• _WHAT YOU ARE ASKED TO DO_
For this exercise, write each entry below out precisely and omit the pictures.

• _EXERCISE MATERIAL_
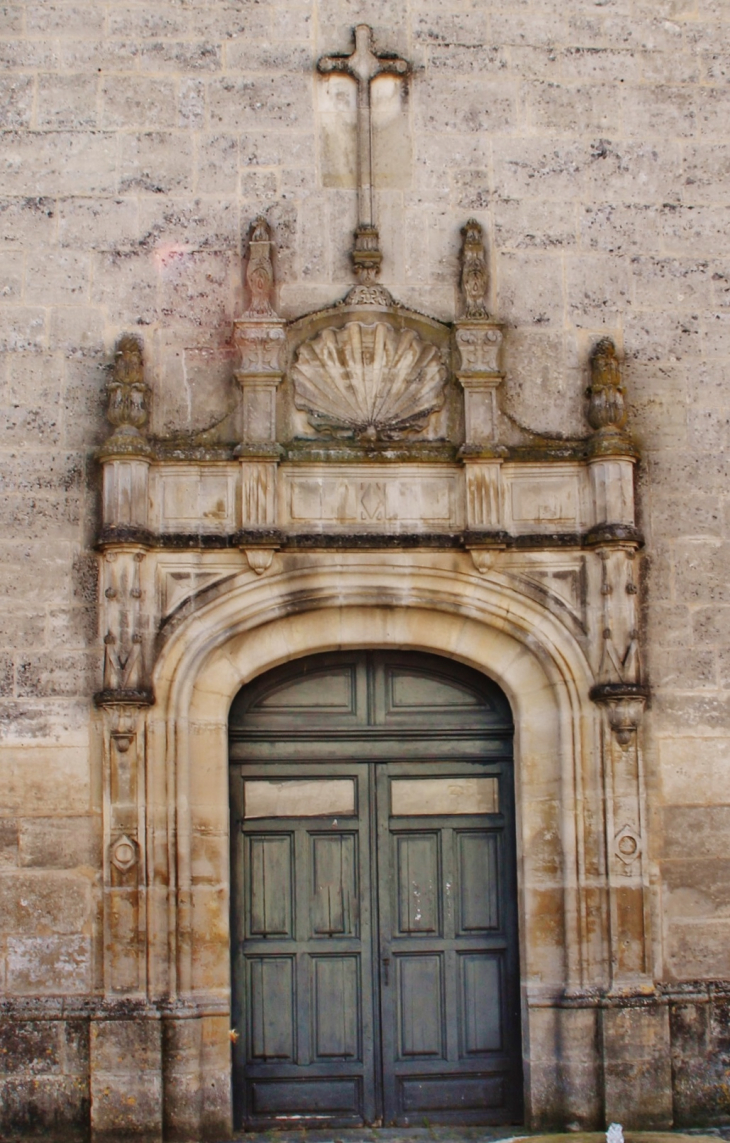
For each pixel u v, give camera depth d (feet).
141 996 31.65
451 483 33.99
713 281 35.78
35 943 32.14
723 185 36.17
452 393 34.53
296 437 34.09
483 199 35.63
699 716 34.01
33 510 33.53
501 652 34.45
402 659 35.22
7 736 32.76
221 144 35.29
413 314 34.81
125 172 35.04
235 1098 33.45
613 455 33.78
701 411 35.19
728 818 33.76
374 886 34.45
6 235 34.60
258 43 35.73
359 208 35.22
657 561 34.47
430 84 35.94
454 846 34.73
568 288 35.45
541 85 36.17
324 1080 33.71
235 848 34.30
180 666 32.89
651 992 32.45
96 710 32.91
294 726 34.65
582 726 33.50
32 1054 31.63
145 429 33.81
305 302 34.88
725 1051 32.71
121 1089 31.24
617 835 32.91
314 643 34.14
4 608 33.14
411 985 34.22
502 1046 34.04
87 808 32.65
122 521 32.76
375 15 36.09
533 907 33.50
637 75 36.42
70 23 35.47
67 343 34.27
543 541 33.68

• _ANSWER TO THE EXERCISE_
For each pixel u v, give camera depth d (feet).
141 996 31.65
451 483 33.99
713 281 35.78
35 943 32.14
723 185 36.17
452 393 34.53
296 437 34.09
483 199 35.63
699 716 34.01
33 510 33.53
501 652 34.45
402 659 35.22
7 736 32.76
221 144 35.29
413 314 34.81
125 172 35.04
235 1098 33.45
613 455 33.78
701 411 35.19
728 818 33.76
374 886 34.45
6 235 34.60
258 43 35.73
359 208 35.22
657 561 34.47
430 84 35.94
454 846 34.73
568 288 35.45
541 85 36.17
324 1080 33.71
235 848 34.30
180 666 32.89
651 992 32.45
96 710 32.91
294 726 34.65
582 726 33.50
32 1054 31.63
145 429 33.81
305 302 34.88
725 1051 32.71
121 1089 31.24
617 835 32.91
314 643 34.14
4 608 33.14
411 985 34.22
502 1046 34.04
87 808 32.65
122 521 32.76
375 15 36.09
533 907 33.50
637 75 36.42
70 23 35.47
67 343 34.27
543 541 33.68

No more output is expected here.